→ GOAL OF THE EXERCISE
Please find the lines in the following records that hold "then", and copy them.

→ SUPPLIED RECORDS

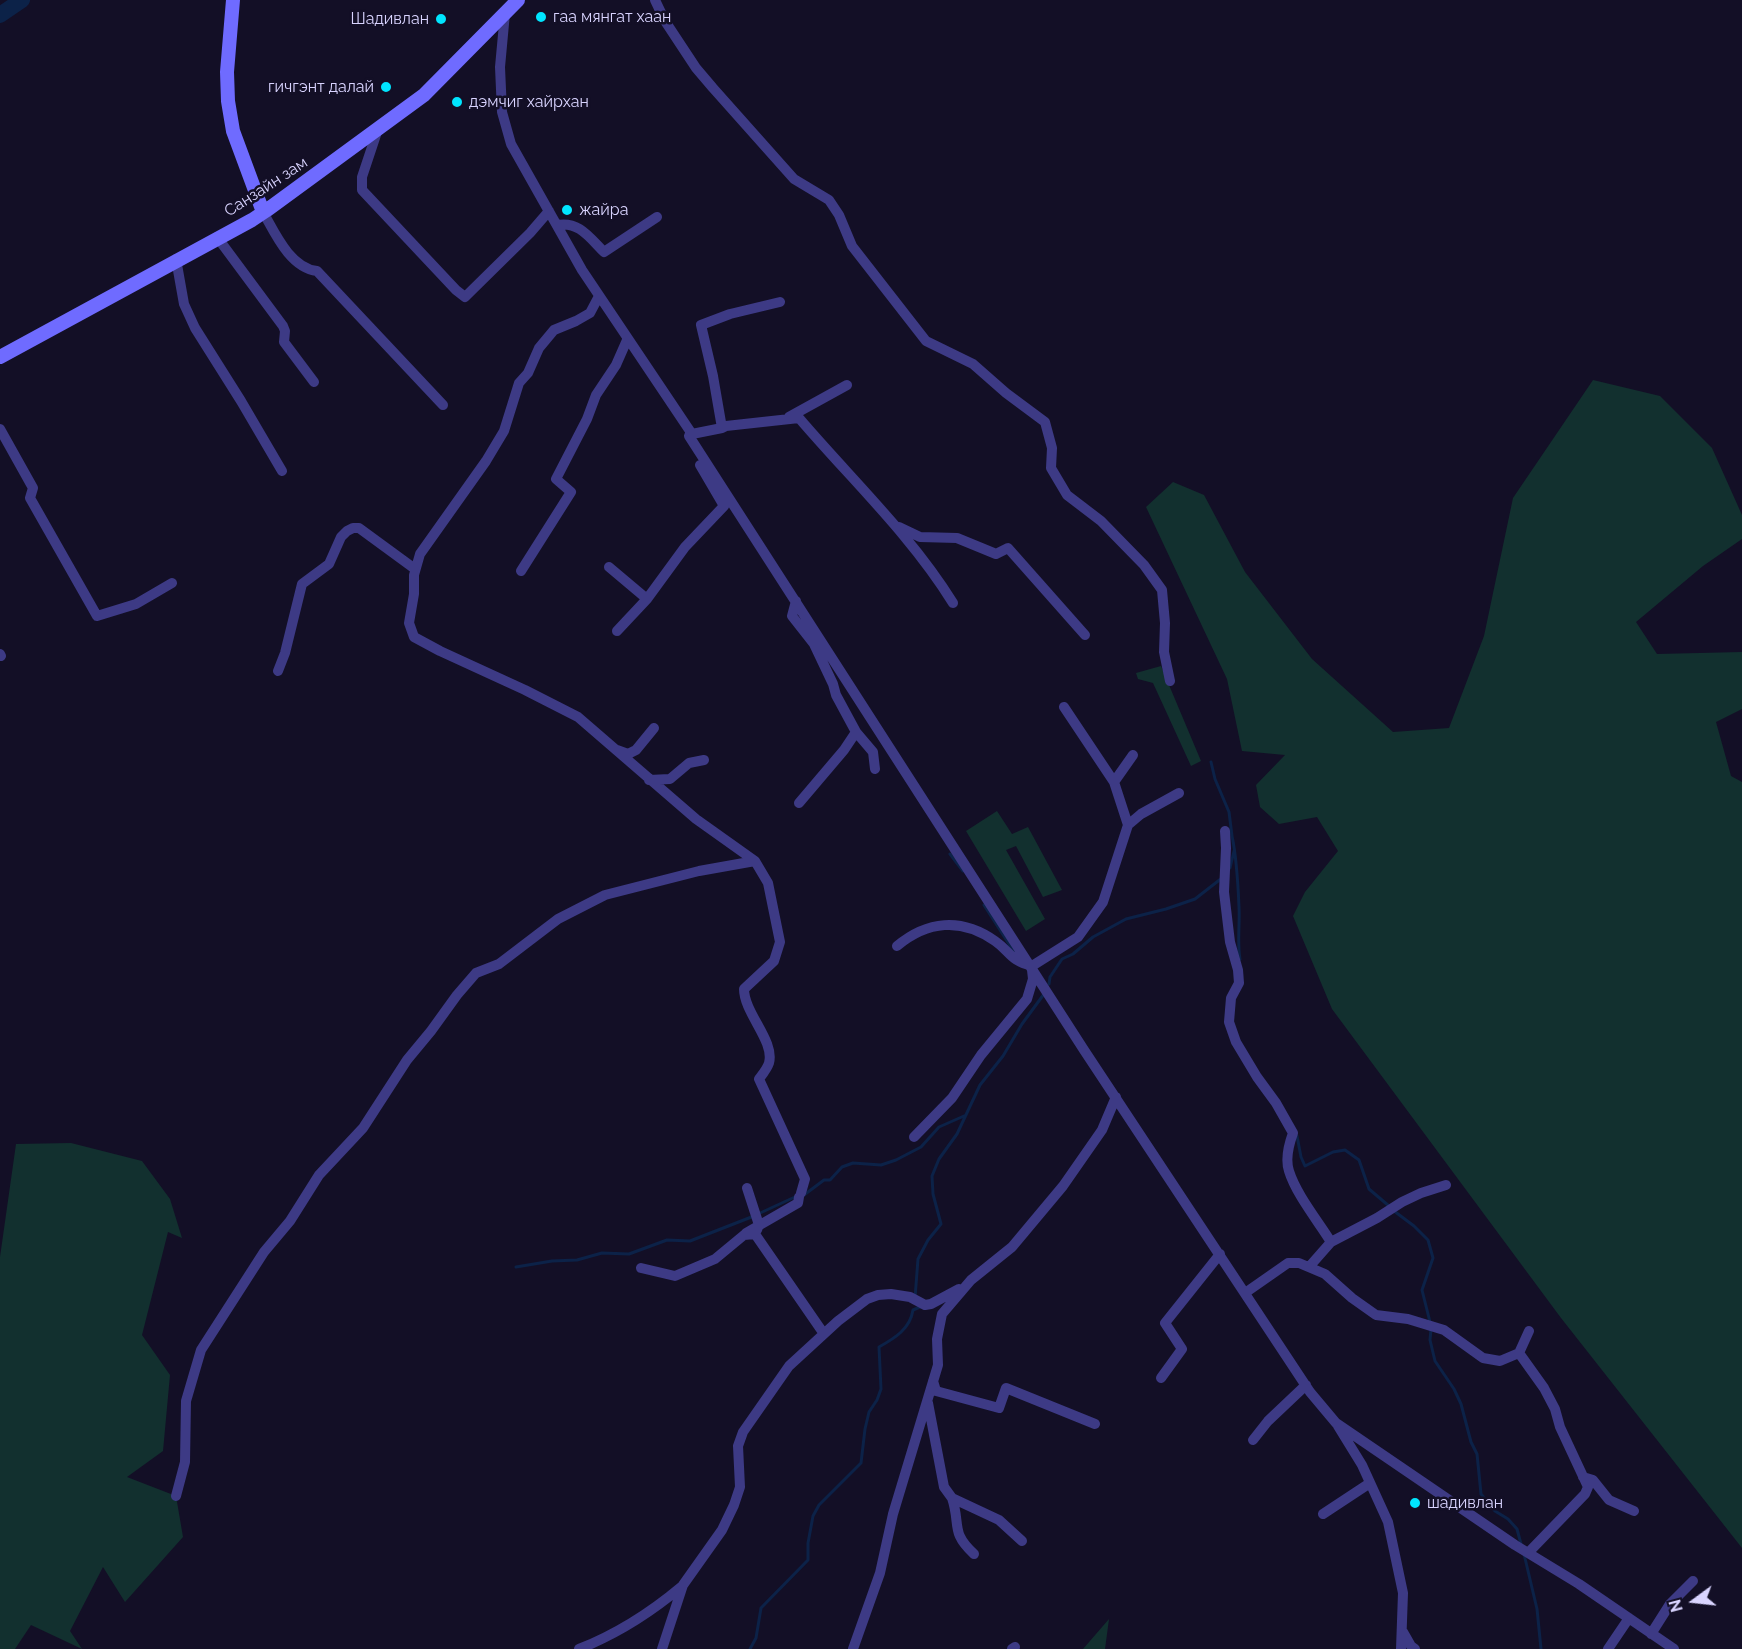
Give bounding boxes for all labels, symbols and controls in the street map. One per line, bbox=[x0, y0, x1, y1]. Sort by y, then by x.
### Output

==

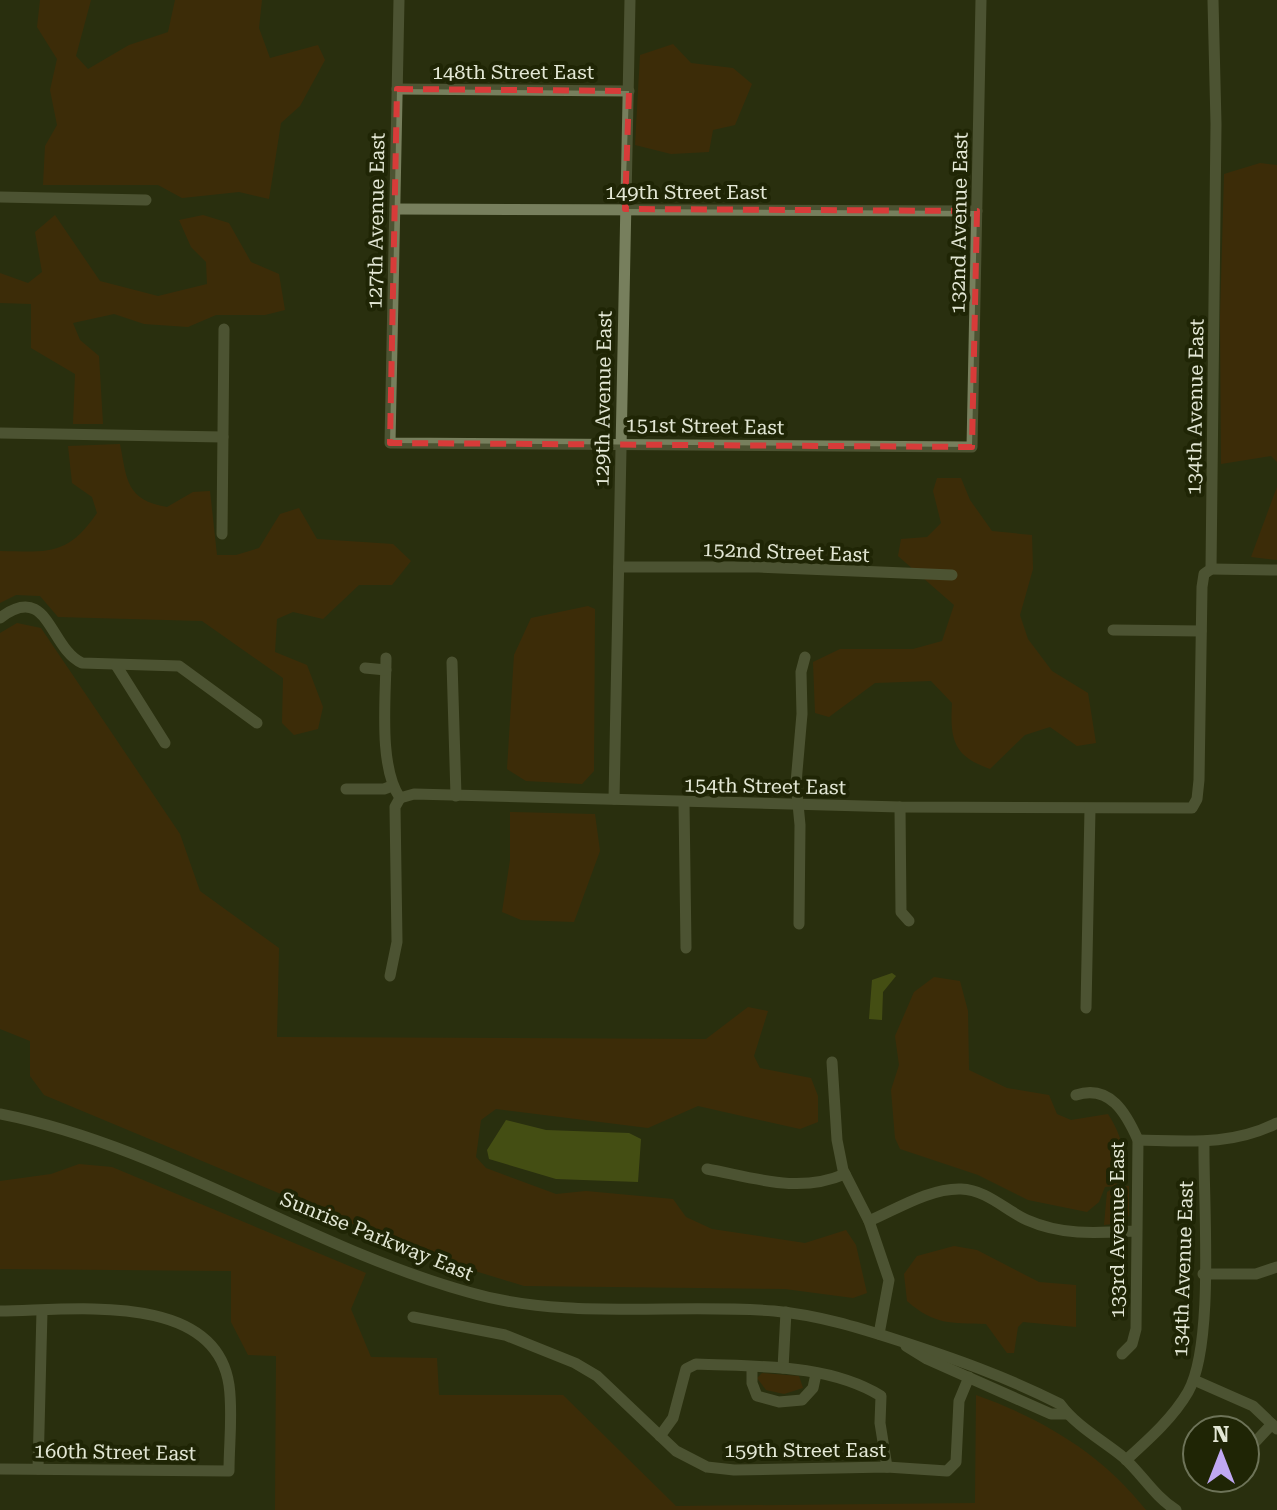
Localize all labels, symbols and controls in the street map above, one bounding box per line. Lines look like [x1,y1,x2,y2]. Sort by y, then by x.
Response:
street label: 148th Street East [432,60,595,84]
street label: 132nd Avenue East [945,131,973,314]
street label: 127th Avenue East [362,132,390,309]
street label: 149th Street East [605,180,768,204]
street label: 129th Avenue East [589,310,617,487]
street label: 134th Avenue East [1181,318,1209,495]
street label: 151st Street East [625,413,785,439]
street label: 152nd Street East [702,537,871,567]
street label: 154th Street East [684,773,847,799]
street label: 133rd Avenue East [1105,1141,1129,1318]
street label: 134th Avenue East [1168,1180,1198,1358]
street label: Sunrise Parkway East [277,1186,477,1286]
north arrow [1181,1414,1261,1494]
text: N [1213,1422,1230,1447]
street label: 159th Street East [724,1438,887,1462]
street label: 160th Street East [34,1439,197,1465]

→ WRITTEN SOLUTION
Give bounding boxes for all labels, symbols and controls in the street map. One per line, bbox=[x0, y0, x1, y1]. Sort by y, then by x.
Localize all labels, symbols and controls in the street map above, one bounding box per line. Lines look like [x1,y1,x2,y2]. Sort by y, then by x.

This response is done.